El cristiano tenía para con el
pobre una responsabilidad ineludible y por tanto debía atenderlo en situaciones
de verdadera necesidad. Las donaciones y obras de caridad fueron las formas
principales de ayuda. Para los cristianos protestantes, atender a las
necesidades del pobre era una responsabilidad moral, por eso proporcionaba
ayuda práctica, mientras que para los católicos la caridad era una forma de salvación
para su alma y por eso fueron fieles a la ferviente tradición de otorgar
limosna a los pobres mendicantes. En lo que sí coincidían era en que el pobre
incapaz merecía un tratamiento más indulgente que el pobre indigno, que era
considerado capaz para realizar un trabajo y no lo hacía por holgazanería.
Algunos contemporáneos
escribieron sobre la necesidad de ingresar a los pobres de solemnidad en casas
de caridad o hospitales, diferenciándolos con alguna marca y favoreciendo a
mujeres y niños para que no cayeran en la prostitución o la delincuencia.
También escribieron sobre la necesidad de mandar a los forasteros a sus casas
de parroquia, para ayudar con la beneficencia únicamente a los pobres
residentes, y sobre el propósito de eliminar a los ladrones de las calles.

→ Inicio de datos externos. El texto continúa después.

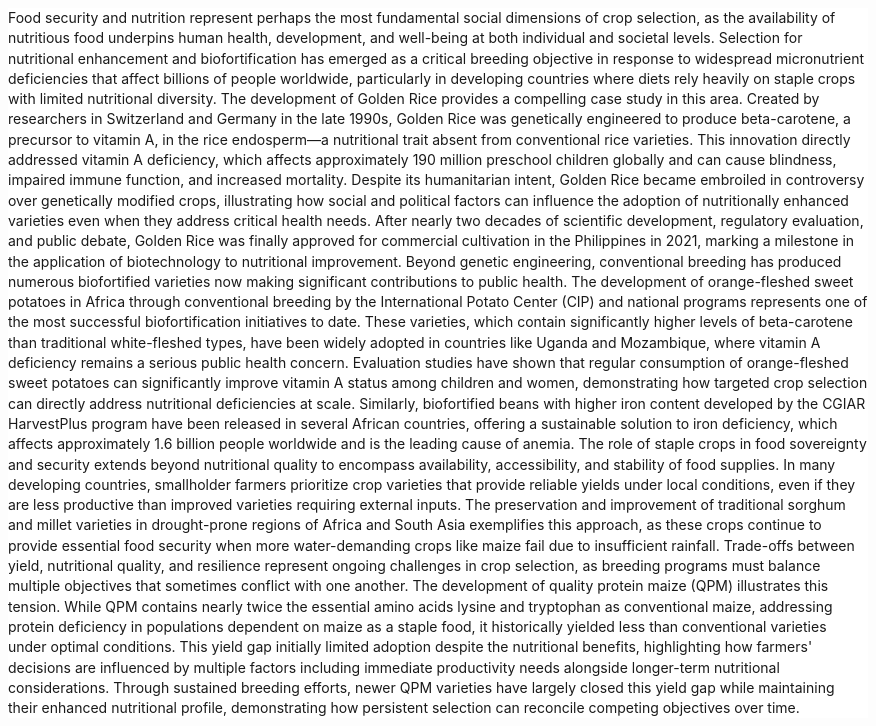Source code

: Food security and nutrition represent perhaps the most fundamental social dimensions of crop selection, as the availability of nutritious food underpins human health, development, and well-being at both individual and societal levels. Selection for nutritional enhancement and biofortification has emerged as a critical breeding objective in response to widespread micronutrient deficiencies that affect billions of people worldwide, particularly in developing countries where diets rely heavily on staple crops with limited nutritional diversity. The development of Golden Rice provides a compelling case study in this area. Created by researchers in Switzerland and Germany in the late 1990s, Golden Rice was genetically engineered to produce beta-carotene, a precursor to vitamin A, in the rice endosperm—a nutritional trait absent from conventional rice varieties. This innovation directly addressed vitamin A deficiency, which affects approximately 190 million preschool children globally and can cause blindness, impaired immune function, and increased mortality. Despite its humanitarian intent, Golden Rice became embroiled in controversy over genetically modified crops, illustrating how social and political factors can influence the adoption of nutritionally enhanced varieties even when they address critical health needs. After nearly two decades of scientific development, regulatory evaluation, and public debate, Golden Rice was finally approved for commercial cultivation in the Philippines in 2021, marking a milestone in the application of biotechnology to nutritional improvement. Beyond genetic engineering, conventional breeding has produced numerous biofortified varieties now making significant contributions to public health. The development of orange-fleshed sweet potatoes in Africa through conventional breeding by the International Potato Center (CIP) and national programs represents one of the most successful biofortification initiatives to date. These varieties, which contain significantly higher levels of beta-carotene than traditional white-fleshed types, have been widely adopted in countries like Uganda and Mozambique, where vitamin A deficiency remains a serious public health concern. Evaluation studies have shown that regular consumption of orange-fleshed sweet potatoes can significantly improve vitamin A status among children and women, demonstrating how targeted crop selection can directly address nutritional deficiencies at scale. Similarly, biofortified beans with higher iron content developed by the CGIAR HarvestPlus program have been released in several African countries, offering a sustainable solution to iron deficiency, which affects approximately 1.6 billion people worldwide and is the leading cause of anemia. The role of staple crops in food sovereignty and security extends beyond nutritional quality to encompass availability, accessibility, and stability of food supplies. In many developing countries, smallholder farmers prioritize crop varieties that provide reliable yields under local conditions, even if they are less productive than improved varieties requiring external inputs. The preservation and improvement of traditional sorghum and millet varieties in drought-prone regions of Africa and South Asia exemplifies this approach, as these crops continue to provide essential food security when more water-demanding crops like maize fail due to insufficient rainfall. Trade-offs between yield, nutritional quality, and resilience represent ongoing challenges in crop selection, as breeding programs must balance multiple objectives that sometimes conflict with one another. The development of quality protein maize (QPM) illustrates this tension. While QPM contains nearly twice the essential amino acids lysine and tryptophan as conventional maize, addressing protein deficiency in populations dependent on maize as a staple food, it historically yielded less than conventional varieties under optimal conditions. This yield gap initially limited adoption despite the nutritional benefits, highlighting how farmers' decisions are influenced by multiple factors including immediate productivity needs alongside longer-term nutritional considerations. Through sustained breeding efforts, newer QPM varieties have largely closed this yield gap while maintaining their enhanced nutritional profile, demonstrating how persistent selection can reconcile competing objectives over time.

La caridad privada y la ayuda
institucional desarrollada por órdenes religiosas desempeñaron una importante
labor de tradición muy arraigada en los países católicos mediterráneos, labor
que estaba por encima en muchas ocasiones de la actuación del estado en el mimo
ámbito. En España sin ir más lejos, a pesar de que autores como Juan de Mariana
reconocían la conveniencia de una intervención directa del Estado en la
asistencia a los pobres, se hizo bastante poco a lo largo del siglo XVII. Fue
ya en la segunda mitad del XVIII cuando se establecieron en Madrid casas
públicas para los pobres.
El poder de algunas órdenes
religiosas, los recursos y las masivas limosnas de la Iglesia y el desarrollo
de la caridad corporativa, hizo que quedara poco campo para la iniciativas
públicas.
Al no disponer de datos y
conocimientos concretos sobre las causas económicas y sociales que causaban el
desempleo, no es raro que benefactores y donantes aceptasen y reforzasen el
énfasis puesto en la ayuda al pobre de solemnidad, sobre todo mujeres y niños,
mientras que el resto, los sanos que estaban solamente sin trabajo, tendrían
suerte si lograban obtener una asistencia más importante que la que pudiesen
sacar con la mendicidad o por otros medios.
MUNCK, T., La Europa del siglo XVII. 1598-1700, Madrid, Akal, 1994.